_Task to complete_
The answer must consist of every line from the entries below that contains the word "root".
[[ Material for this exercise open ]]
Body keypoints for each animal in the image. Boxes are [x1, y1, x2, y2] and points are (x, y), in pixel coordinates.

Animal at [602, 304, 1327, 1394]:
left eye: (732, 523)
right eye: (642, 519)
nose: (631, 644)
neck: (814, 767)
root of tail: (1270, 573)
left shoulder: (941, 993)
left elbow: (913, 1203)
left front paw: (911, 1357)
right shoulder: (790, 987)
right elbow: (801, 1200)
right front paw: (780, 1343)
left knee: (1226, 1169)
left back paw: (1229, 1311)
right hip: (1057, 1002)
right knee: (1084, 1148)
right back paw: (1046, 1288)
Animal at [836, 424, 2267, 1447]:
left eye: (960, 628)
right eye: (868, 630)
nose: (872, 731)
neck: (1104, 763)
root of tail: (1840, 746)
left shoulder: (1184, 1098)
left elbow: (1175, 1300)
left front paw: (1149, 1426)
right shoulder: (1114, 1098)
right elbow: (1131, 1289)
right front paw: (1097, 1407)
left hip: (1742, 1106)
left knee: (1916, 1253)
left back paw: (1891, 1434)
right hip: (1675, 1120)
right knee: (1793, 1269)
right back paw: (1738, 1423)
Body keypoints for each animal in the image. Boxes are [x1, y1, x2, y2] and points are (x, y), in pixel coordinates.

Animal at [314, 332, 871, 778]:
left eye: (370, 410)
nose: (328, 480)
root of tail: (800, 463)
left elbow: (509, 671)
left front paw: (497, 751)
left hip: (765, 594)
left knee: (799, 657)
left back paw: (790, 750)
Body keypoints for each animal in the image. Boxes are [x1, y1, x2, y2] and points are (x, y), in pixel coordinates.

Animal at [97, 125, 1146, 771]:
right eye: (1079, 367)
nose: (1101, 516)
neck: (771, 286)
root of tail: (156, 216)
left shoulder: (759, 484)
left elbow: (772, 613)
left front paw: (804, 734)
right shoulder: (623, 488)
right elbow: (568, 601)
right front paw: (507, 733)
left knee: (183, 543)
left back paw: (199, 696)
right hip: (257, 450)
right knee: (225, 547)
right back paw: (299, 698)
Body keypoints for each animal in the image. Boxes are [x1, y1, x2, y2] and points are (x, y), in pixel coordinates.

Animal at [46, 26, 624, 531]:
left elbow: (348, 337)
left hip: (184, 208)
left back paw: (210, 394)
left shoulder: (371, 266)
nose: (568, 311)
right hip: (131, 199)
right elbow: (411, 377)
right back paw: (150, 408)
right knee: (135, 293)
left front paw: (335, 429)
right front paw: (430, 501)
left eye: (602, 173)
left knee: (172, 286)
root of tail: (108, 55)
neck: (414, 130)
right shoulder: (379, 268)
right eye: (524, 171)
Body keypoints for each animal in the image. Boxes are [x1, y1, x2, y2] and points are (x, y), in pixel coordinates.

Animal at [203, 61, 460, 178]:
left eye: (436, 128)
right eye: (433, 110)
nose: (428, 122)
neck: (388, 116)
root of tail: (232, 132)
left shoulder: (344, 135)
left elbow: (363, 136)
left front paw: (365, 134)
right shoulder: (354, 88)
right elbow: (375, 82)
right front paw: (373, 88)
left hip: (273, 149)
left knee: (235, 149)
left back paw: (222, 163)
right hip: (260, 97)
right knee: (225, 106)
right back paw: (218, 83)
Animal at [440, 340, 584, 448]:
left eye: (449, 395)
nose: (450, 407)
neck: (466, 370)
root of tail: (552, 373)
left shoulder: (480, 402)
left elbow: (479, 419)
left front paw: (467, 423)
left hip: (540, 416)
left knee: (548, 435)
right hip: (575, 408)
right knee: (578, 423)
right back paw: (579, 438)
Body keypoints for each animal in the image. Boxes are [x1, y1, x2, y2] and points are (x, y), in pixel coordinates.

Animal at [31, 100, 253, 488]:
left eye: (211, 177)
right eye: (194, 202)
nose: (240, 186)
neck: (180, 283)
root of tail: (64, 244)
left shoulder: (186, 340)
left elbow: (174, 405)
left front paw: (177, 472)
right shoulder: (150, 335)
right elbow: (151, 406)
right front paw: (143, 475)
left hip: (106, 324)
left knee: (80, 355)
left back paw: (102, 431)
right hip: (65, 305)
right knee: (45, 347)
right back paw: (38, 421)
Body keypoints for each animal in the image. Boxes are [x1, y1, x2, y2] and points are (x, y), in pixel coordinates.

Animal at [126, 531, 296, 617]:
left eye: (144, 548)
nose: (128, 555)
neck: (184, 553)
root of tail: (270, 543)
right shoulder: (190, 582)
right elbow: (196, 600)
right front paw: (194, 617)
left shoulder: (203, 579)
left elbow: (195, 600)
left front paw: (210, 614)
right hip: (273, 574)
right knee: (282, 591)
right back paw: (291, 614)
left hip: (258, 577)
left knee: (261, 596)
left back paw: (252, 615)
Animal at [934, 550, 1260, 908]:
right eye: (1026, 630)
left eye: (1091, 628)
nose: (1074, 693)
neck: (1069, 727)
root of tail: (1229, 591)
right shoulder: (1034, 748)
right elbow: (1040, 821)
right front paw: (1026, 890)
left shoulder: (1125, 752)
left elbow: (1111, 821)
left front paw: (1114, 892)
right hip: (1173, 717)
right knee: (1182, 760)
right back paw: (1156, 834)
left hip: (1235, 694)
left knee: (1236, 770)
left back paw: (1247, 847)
[[ Material for this exercise closed ]]
_Your solution_
root of tail: (1270, 573)
root of tail: (1840, 746)
root of tail: (800, 463)
root of tail: (156, 216)
root of tail: (108, 55)
root of tail: (232, 132)
root of tail: (552, 373)
root of tail: (64, 244)
root of tail: (270, 543)
root of tail: (1229, 591)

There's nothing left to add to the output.